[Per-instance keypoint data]

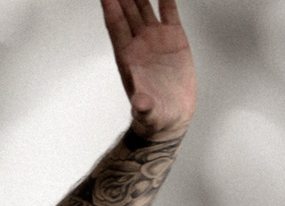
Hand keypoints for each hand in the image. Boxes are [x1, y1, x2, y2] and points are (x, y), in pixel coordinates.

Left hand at [102, 0, 196, 140]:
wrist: (170, 116)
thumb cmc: (154, 114)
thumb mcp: (148, 112)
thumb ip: (144, 106)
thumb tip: (140, 103)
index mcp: (128, 57)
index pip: (116, 26)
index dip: (111, 8)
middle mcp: (138, 43)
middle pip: (127, 10)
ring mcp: (155, 39)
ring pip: (143, 7)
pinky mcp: (173, 39)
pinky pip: (168, 12)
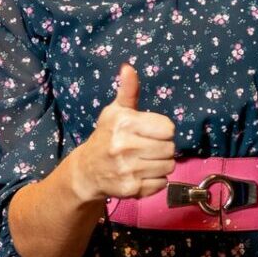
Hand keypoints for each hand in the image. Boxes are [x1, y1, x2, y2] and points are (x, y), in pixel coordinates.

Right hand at [64, 63, 176, 202]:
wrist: (87, 170)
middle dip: (163, 148)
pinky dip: (156, 180)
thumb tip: (128, 67)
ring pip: (168, 166)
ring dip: (161, 164)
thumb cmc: (106, 136)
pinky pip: (161, 183)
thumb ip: (128, 91)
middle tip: (149, 148)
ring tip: (146, 160)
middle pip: (170, 148)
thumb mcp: (115, 111)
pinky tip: (142, 174)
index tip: (150, 131)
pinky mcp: (131, 188)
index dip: (162, 130)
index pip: (168, 128)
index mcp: (124, 124)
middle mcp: (125, 147)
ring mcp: (128, 169)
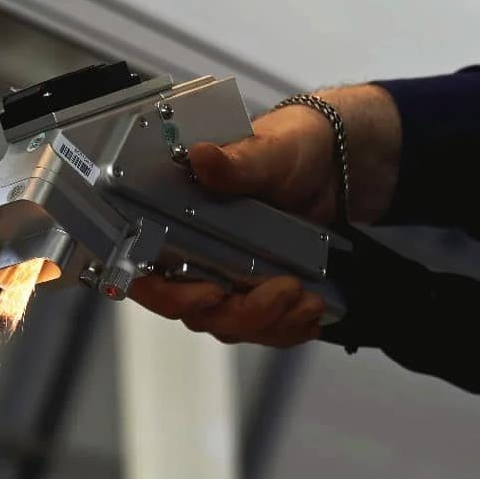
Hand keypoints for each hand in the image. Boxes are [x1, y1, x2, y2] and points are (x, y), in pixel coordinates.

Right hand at [129, 84, 400, 346]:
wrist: (333, 163)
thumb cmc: (288, 149)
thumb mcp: (267, 151)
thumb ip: (235, 161)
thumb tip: (202, 157)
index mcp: (176, 219)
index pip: (146, 271)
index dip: (166, 294)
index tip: (210, 292)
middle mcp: (193, 255)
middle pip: (196, 312)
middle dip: (243, 312)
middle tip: (284, 287)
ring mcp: (225, 278)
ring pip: (231, 325)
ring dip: (271, 322)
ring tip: (308, 298)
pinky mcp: (255, 293)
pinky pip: (262, 329)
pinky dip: (288, 328)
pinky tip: (311, 312)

▶ **YOUR OBJECTIVE**
For every entry, return its exact wording and leave out any image.

▶ **SOLUTION**
Hand keypoints for each hand in the image. Boxes are [x1, y1, x2, y2] and points are (x, y), in pixel coordinates.

Left hand at [102, 0, 196, 140]:
wrist: (170, 116)
thumb cmc: (154, 114)
thumb mcp: (148, 112)
thumb ip: (144, 106)
thumb tip: (140, 103)
index mcp: (128, 57)
index pip: (116, 26)
index dip: (111, 8)
middle mcp: (138, 43)
middle pip: (127, 10)
ring mcp: (155, 39)
ring pip: (143, 7)
pinky mcp: (173, 39)
pinky pip: (168, 12)
Hand keypoints for each hand in the image. Boxes are [x1, y1, x2, y2] and points are (x, y), in pixel coordinates.

Right hand at [64, 63, 176, 202]:
wrist: (87, 170)
middle dip: (163, 148)
pinky dip: (156, 180)
thumb tip: (128, 67)
ring pip: (168, 166)
ring dip: (161, 164)
thumb cmc: (106, 136)
pinky pip: (161, 183)
thumb ip: (128, 91)
middle tip: (149, 148)
ring tip: (146, 160)
middle pip: (170, 148)
thumb mcp: (115, 111)
pinky tip: (142, 174)
index tip: (150, 131)
pinky mcp: (131, 188)
index dip: (162, 130)
index pip: (168, 128)
index mcp: (124, 124)
middle mcp: (125, 147)
ring mcp: (128, 169)
Hand keypoints for each hand in the image. Boxes are [x1, y1, x2, y2] and points are (x, y), in pixel coordinates.

Right hand at [129, 84, 400, 346]:
wrist: (333, 163)
thumb cmc: (288, 149)
thumb mcp: (267, 151)
thumb ip: (235, 161)
thumb tip: (202, 157)
index mcp: (176, 219)
index pip: (146, 271)
index dip: (166, 294)
index tip: (210, 292)
middle mcp: (193, 255)
middle pip: (196, 312)
middle dip: (243, 312)
middle tip: (284, 287)
ring mcp: (225, 278)
ring pip: (231, 325)
ring dip: (271, 322)
ring tip: (308, 298)
pinky mcp: (255, 293)
pinky pip: (262, 329)
pinky dip: (288, 328)
pinky tip: (311, 312)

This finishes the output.